I will note, however, a nuclear powered America might look more like American in 1879 than the one of 2025 does.  As I look out at all the protests I'm struck by how many people in Wyoming are absolutely wedded to the oil and gas industry.  It wasn't always so.

Back in the 1960s (I have a long memory) a lot of locals remained pretty skeptical about the oil and gas industry, in part because the state had recently been shafted for its reliance upon petroleum.  People loved it again in the 1970s but when that boom collapsed people swore to never be reliant upon it again.

We apparently got over that.

Now we fear what we know to be true.  Petroleum and coal won't last forever.  The dirty little secret of the petroleum industry in Wyoming anymore is that drilling is really for gas far more than petroleum oil.  Petroleum is on the way out, like it or not, and the United States is an expensive oil and gas province to drill in.  Absent actually prohibiting its import, which I wouldn't put past Donald Trump, Saudi petroleum will always be cheaper.  For that matter, Russian petroleum will always be as well and thinking you can really prohibit India China from importing it is absolute folly.  Coal, which we've dealt with extensively, in a slow but accelerating death spiral.

The sort of imaginary world so many in MAGA wish to return to.  Big powerful cars, driven by guys of course, but at the same time don't want to return to, as living without as much as these people did, compared to us, would be uncomfortable.

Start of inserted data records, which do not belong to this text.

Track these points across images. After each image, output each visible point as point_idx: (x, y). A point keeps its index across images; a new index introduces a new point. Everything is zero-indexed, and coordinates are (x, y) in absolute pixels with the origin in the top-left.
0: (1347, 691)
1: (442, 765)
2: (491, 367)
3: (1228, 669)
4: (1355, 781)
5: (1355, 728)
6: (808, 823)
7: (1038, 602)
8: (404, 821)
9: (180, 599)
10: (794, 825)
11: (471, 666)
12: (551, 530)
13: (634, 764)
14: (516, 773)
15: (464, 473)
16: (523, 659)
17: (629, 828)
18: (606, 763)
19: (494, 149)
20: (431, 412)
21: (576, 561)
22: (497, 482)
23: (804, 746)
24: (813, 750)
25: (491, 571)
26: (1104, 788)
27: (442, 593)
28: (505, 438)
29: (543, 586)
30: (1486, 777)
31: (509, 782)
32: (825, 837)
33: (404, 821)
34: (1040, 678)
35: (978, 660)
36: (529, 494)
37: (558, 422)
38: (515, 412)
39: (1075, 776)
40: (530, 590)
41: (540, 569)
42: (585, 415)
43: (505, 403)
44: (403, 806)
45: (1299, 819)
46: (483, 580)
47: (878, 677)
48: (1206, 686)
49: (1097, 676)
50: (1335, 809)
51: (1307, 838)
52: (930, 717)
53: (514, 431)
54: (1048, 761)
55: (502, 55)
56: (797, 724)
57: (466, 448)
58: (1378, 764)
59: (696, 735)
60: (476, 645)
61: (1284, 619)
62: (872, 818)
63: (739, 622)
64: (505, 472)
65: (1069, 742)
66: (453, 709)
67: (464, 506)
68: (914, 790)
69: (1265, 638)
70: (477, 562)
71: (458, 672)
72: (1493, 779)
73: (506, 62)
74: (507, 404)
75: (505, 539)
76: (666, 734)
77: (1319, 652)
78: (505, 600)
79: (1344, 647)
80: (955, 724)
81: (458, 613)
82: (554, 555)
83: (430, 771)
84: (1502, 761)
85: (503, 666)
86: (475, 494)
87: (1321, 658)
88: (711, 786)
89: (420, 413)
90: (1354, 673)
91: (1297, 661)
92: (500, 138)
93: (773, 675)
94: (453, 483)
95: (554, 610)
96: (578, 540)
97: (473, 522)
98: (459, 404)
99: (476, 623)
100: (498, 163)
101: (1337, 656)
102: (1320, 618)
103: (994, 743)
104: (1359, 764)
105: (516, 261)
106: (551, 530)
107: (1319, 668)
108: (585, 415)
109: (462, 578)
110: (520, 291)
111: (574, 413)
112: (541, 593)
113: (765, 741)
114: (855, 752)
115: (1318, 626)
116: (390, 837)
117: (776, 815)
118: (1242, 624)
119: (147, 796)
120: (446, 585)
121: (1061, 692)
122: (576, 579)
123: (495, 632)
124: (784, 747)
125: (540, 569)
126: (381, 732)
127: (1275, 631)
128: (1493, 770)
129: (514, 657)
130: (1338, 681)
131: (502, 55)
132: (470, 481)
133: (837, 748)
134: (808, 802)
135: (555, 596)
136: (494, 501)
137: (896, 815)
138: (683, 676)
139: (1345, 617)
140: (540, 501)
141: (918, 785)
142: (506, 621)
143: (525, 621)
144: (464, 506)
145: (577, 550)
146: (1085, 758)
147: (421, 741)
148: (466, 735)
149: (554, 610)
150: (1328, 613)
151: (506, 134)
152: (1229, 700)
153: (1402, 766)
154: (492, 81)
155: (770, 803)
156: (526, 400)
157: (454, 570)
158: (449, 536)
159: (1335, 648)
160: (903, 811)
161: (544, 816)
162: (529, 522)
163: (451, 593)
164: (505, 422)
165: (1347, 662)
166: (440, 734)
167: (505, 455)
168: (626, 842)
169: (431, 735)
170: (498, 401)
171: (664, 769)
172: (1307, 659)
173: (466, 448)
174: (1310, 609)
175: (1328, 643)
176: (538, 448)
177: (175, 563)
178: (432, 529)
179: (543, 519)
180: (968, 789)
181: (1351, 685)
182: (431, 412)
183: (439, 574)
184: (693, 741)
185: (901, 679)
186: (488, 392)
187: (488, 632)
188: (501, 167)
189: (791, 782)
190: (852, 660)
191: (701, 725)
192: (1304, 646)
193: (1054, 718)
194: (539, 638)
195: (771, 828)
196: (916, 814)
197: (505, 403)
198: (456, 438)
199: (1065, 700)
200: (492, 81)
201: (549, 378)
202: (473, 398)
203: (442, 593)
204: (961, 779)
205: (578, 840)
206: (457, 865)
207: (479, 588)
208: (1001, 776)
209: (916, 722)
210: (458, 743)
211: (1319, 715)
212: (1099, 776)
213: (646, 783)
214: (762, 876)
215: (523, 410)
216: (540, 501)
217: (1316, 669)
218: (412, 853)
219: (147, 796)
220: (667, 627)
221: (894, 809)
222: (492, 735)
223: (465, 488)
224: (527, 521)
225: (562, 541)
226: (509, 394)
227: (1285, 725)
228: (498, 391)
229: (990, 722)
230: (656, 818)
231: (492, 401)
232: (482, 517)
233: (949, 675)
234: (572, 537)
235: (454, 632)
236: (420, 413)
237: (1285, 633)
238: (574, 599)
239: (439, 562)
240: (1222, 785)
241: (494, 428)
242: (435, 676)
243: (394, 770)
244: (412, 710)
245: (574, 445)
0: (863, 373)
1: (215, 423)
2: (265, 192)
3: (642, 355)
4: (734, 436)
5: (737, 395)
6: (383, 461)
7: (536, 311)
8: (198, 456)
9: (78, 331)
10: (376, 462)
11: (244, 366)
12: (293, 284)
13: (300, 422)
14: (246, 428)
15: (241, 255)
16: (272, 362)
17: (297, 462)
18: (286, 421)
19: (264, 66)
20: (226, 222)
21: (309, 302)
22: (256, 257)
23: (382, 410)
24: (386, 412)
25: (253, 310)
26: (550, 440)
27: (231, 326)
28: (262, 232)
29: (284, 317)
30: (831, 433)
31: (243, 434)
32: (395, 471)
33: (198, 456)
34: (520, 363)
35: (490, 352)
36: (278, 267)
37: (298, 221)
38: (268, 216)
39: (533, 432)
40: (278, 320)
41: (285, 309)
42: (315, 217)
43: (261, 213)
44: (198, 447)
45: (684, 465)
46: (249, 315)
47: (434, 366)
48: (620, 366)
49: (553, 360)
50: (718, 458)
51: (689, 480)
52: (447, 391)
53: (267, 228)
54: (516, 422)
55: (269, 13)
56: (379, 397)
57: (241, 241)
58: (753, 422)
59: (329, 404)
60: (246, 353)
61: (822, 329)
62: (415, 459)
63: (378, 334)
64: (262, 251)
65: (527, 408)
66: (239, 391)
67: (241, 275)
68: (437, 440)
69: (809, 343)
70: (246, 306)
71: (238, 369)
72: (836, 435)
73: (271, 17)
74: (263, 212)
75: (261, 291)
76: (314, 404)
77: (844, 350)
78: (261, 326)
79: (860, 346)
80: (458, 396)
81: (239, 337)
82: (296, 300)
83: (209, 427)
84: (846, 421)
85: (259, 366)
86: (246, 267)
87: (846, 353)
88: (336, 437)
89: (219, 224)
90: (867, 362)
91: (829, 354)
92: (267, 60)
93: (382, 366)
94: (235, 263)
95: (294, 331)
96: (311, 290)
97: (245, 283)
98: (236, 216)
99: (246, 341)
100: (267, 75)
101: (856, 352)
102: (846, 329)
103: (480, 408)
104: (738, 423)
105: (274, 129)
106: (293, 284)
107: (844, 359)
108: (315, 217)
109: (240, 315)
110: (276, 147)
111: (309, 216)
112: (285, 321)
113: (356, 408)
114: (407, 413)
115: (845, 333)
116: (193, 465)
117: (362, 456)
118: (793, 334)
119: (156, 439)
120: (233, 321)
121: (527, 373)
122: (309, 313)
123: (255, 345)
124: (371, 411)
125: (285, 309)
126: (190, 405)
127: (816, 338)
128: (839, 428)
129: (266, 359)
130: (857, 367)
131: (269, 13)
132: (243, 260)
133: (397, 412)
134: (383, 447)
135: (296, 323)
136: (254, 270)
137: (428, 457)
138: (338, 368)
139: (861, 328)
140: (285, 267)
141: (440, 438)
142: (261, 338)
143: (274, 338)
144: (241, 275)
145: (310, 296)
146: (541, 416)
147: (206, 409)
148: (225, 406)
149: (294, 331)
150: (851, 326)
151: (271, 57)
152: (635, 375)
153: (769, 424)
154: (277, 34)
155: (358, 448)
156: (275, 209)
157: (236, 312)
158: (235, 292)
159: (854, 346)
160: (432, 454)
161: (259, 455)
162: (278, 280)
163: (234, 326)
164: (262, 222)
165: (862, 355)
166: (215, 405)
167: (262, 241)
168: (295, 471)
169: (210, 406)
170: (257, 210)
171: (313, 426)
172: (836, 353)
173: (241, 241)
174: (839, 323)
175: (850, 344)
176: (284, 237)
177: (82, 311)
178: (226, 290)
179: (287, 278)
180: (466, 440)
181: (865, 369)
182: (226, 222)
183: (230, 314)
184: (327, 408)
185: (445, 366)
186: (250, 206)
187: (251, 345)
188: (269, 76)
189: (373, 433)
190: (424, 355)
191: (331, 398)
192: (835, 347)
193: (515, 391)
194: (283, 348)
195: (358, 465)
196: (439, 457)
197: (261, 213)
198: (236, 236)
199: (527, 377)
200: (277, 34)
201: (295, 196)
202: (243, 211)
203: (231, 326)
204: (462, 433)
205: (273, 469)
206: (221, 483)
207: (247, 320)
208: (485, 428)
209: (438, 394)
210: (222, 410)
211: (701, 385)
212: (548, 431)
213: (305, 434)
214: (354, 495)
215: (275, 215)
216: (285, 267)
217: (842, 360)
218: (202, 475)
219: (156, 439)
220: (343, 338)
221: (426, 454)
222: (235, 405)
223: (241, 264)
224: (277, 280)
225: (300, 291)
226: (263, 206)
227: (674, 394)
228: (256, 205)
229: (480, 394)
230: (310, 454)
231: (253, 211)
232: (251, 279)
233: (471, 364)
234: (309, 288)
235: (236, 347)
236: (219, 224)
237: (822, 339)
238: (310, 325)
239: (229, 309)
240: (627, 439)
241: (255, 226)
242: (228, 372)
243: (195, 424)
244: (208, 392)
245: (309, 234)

Donald Trump may say "drill baby drill", and put thousands of acres up for coal leasing, but Trump in many ways is the last dying gasp of of the 1950s.

And the 50s of our imaginations never existed.  But we fear that it didn't, as we fear the thought that our oil stained hands will reach the point where we'll have to grab a bar of Lava soap and scrub it off, forever.  The jobs will go away.

Funny thing is, from time to time, there's been serious proposals to put in something related to local agriculture, which was here in the beginning of our statehood, and still is.  Wyoming hadn't really supported a big ag project since the 1930s, and indeed local municipalities oppose things related to agriculture.  It's short sighted.

But then, perhaps I'm romantic about for various reasons that recent migrants to the state don't share.